AFTER months of waiting and years of fundraising, the intricate work of restoring Bolton Parish Church’s historic organ is finally complete.
Almost 3,000 internal pipes, which vary in length from half an inch to 16ft have been painstakingly removed and repaired by specialist firm Principal Pipe Organs, in York, at a cost of £250,000.
The organ was built by Hill, a famous English organ builder, in 1882 but some parts date as far back as 1795. The only significant work done to its internal workings since the late 19th century was in 1953. The intricate facade was restored around 10 years ago.
Work began in November 2007, and was planned to have been finished by Easter this year, but when the instrument was opened up, the job was found to be more complicated than expected.
Stephen Carleston, director of music at the church, said: “It has been a long wait but it has certainly been worthwhile. It is already wonderful to play, it is much clearer than it used to be.”
As well as the refurbishment, one of the organ’s four compartments has been turned round so it faces into the church, to enhance the sound of the music in the church.
There have also been improvements to the console where the organist plays, and two computers have been installed, by Taylors of Ramsbottom.
Now, all that is left to do is the final tuning, which is scheduled to take place in the new year.
Mr Carleston, who has played the organ at the parish church since 2000, said: “It will be absolutely wonderful when it is tuned. I’m sure there will be some teething troubles to iron out, as always happens, but it should not be long now.”
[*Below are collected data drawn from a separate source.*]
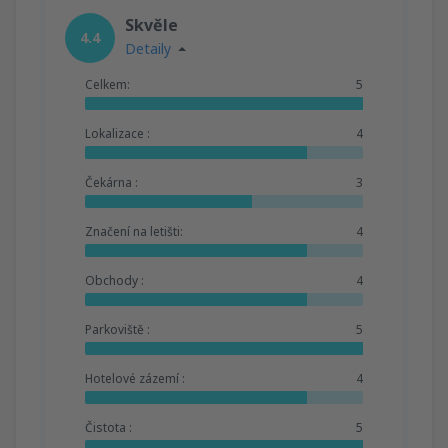
Skvěle
4.4
Detaily
Celkem:
5
Lokalizace :
4
Čekárna :
3
Značení na letišti:
4
Obchody :
4
Parkoviště :
5
Hotelové zázemí :
4
Čistota :
5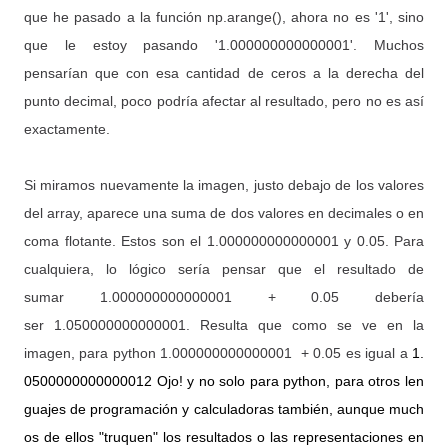
que he pasado a la función np.arange(), ahora no es '1', sino
que le estoy pasando '1.000000000000001'. Muchos
pensarían que con esa cantidad de ceros a la derecha del
punto decimal, poco podría afectar al resultado, pero no es así
exactamente.
Si miramos nuevamente la imagen, justo debajo de los valores
del array, aparece una suma de dos valores en decimales o en
coma flotante. Estos son el 1.000000000000001 y 0.05. Para
cualquiera, lo lógico sería pensar que el resultado de
sumar 1.000000000000001 + 0.05 debería
ser 1.050000000000001. Resulta que como se ve en la
imagen, para python 1.000000000000001 + 0.05 es igual a
1.
0500000000000012 Ojo! y no solo para python, para otros len
guajes de programación y calculadoras también, aunque much
os de ellos "truquen" los resultados o las representaciones en 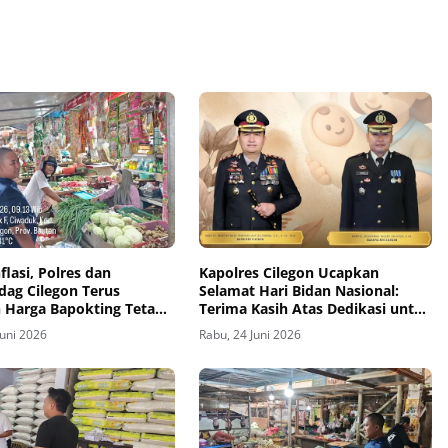
flasi, Polres dan
Kapolres Cilegon Ucapkan
dag Cilegon Terus
Selamat Hari Bidan Nasional:
n Harga Bapokting Tetap
Terima Kasih Atas Dedikasi untuk
i setiap Harinya.
Ibu dan Anak
Juni 2026
Rabu, 24 Juni 2026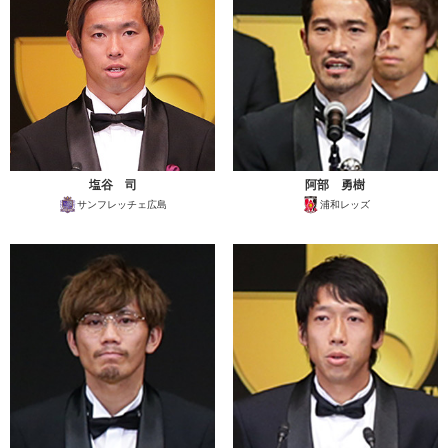
塩谷 司
阿部 勇樹
サンフレッチェ広島
浦和レッズ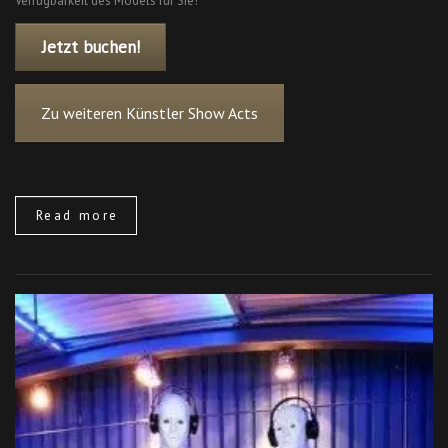
Verfügbarkeit des Models für Sie!
Jetzt buchen!
Zu weiteren Künstler Show Acts
Read more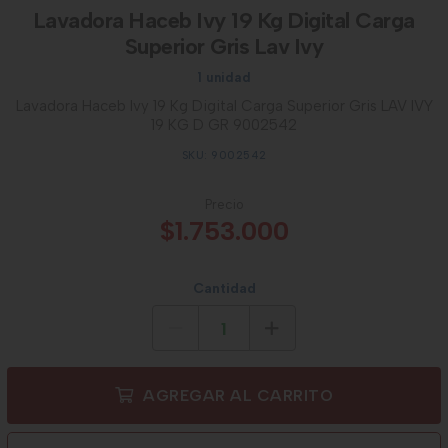
Lavadora Haceb Ivy 19 Kg Digital Carga
Superior Gris Lav Ivy
1 unidad
Lavadora Haceb Ivy 19 Kg Digital Carga Superior Gris LAV IVY
19 KG D GR 9002542
SKU: 9002542
Precio
$1.753.000
Cantidad
AGREGAR AL CARRITO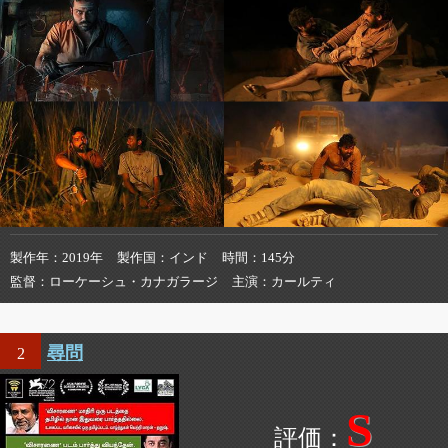
製作年
2019年
製作国
インド
時間
145分
監督
ローケーシュ・カナガラージ
主演
カールティ
尋問
2
S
He added: “One of the most important things about the instruments is the acoustic of the building and we are particularly fortunate that the church is very good for both organ and choral music.”
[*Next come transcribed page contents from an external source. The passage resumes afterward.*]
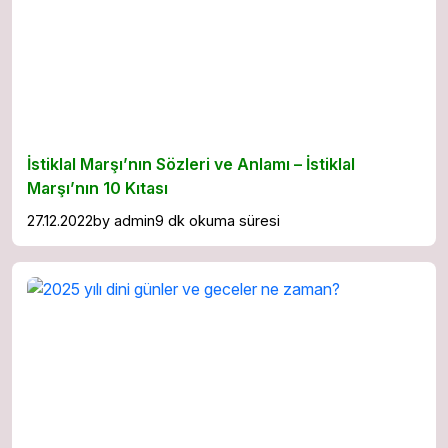
İstiklal Marşı’nın Sözleri ve Anlamı – İstiklal
Marşı’nın 10 Kıtası
27.12.2022
by
admin
9 dk okuma süresi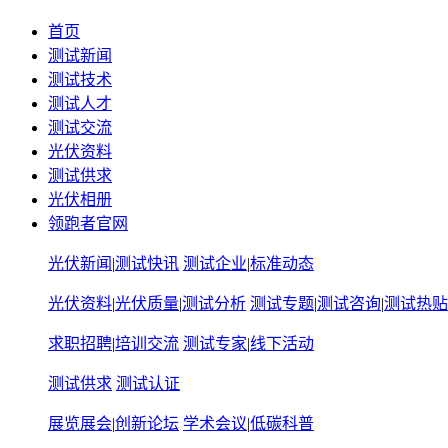
首页
测试新闻
测试技术
测试人才
测试交流
光伏资料
测试供求
光伏相册
领跑者官网
光伏新闻
|
测试快讯
测试企业
|
标准动态
光伏资料
|
光伏质量
|
测试分析
测试专题
|
测试咨询
|
测试热贴
求职招聘
|
培训交流
测试专家
|
线下活动
测试供求
测试认证
展览展会
|
创新论坛
学术会议
|
低碳科普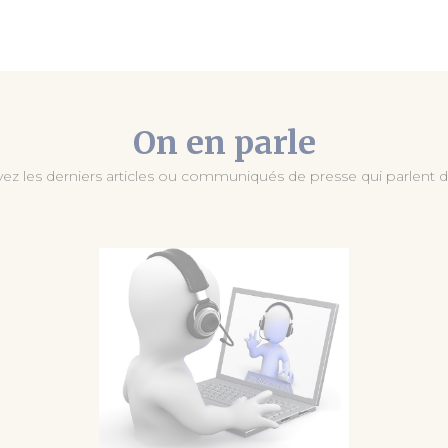
On en parle
ez les derniers articles ou communiqués de presse qui parlent d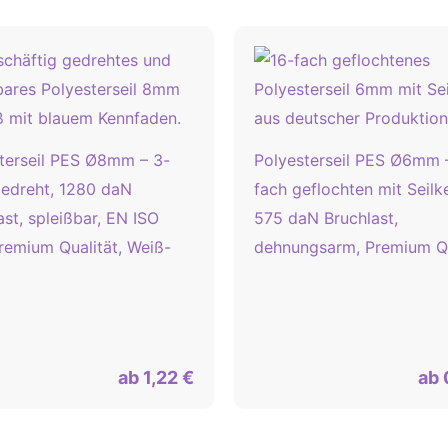
terseil PES Ø8mm – 3-
Polyesterseil PES Ø6mm 
 gedreht, 1280 daN
fach geflochten mit Seilk
ast, spleißbar, EN ISO
575 daN Bruchlast,
Premium Qualität, Weiß-
dehnungsarm, Premium Qu
ab
1,22
€
ab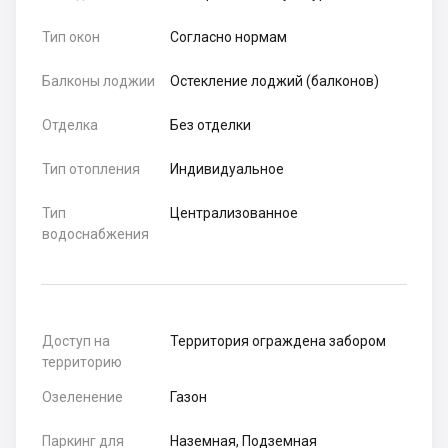
Тип окон
Согласно нормам
Балконы лоджии
Остекление лоджий (балконов)
Отделка
Без отделки
Тип отопления
Индивидуальное
Тип
Централизованное
водоснабжения
Доступ на
Территория ограждена забором
территорию
Озеленение
Газон
Паркинг для
Наземная, Подземная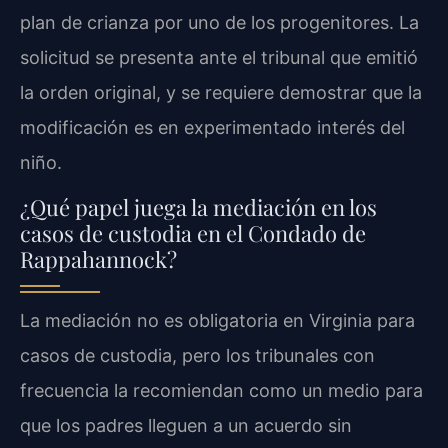
plan de crianza por uno de los progenitores. La
solicitud se presenta ante el tribunal que emitió
la orden original, y se requiere demostrar que la
modificación es en experimentado interés del
niño.
¿Qué papel juega la mediación en los
casos de custodia en el Condado de
Rappahannock?
La mediación no es obligatoria en Virginia para
casos de custodia, pero los tribunales con
frecuencia la recomiendan como un medio para
que los padres lleguen a un acuerdo sin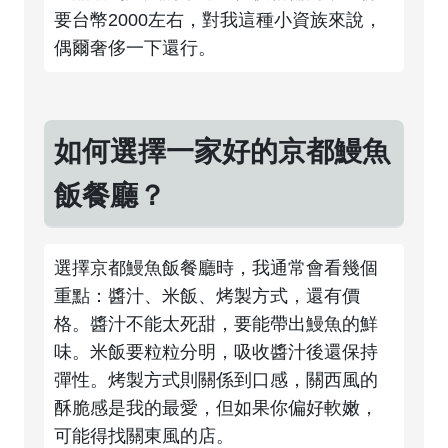
要台幣2000左右，對我這種小資族來說，
偶爾奢侈一下還行。
如何選擇一家好的京都鰻魚
飯餐廳？
選擇京都鰻魚飯餐廳時，我通常會看幾個
重點：醬汁、米飯、烤製方式，還有價
格。醬汁不能太死甜，要能帶出鰻魚的鮮
味。米飯要粒粒分明，吸收醬汁後還保持
彈性。烤製方式則關係到口感，關西風的
酥脆感是我的最愛，但如果你偏好軟嫩，
可能得找關東風的店。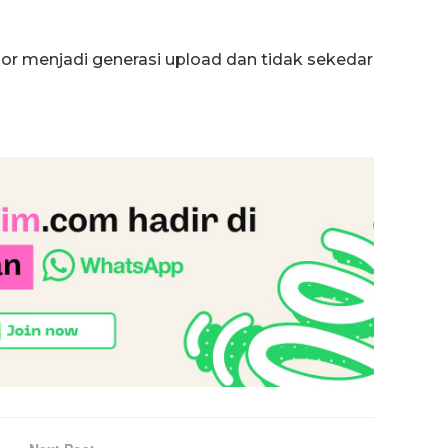
r menjadi generasi upload dan tidak sekedar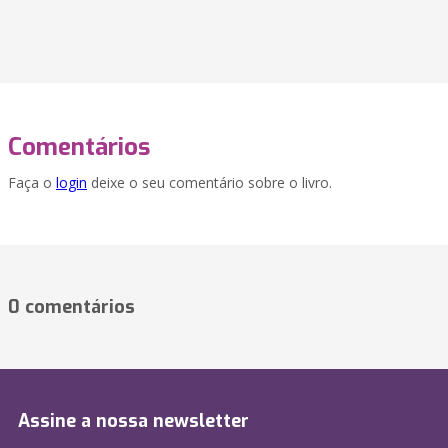
Comentários
Faça o
login
deixe o seu comentário sobre o livro.
0 comentários
Assine a nossa newsletter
The church plans to celebrate the organ’s return with a recital by Professor David Titterington, head of organ at the Royal Academy of Music in London, who is from Bolton, in February.
Chairman of the organ appeal fund committee Cllr John Walsh, said: “It is great news that the organ is now back. It is sounding much better already and once it is tuned up it will sound absolutely super.
“We now want to start training up some young organists, so they can play the instrument for many years into the future.”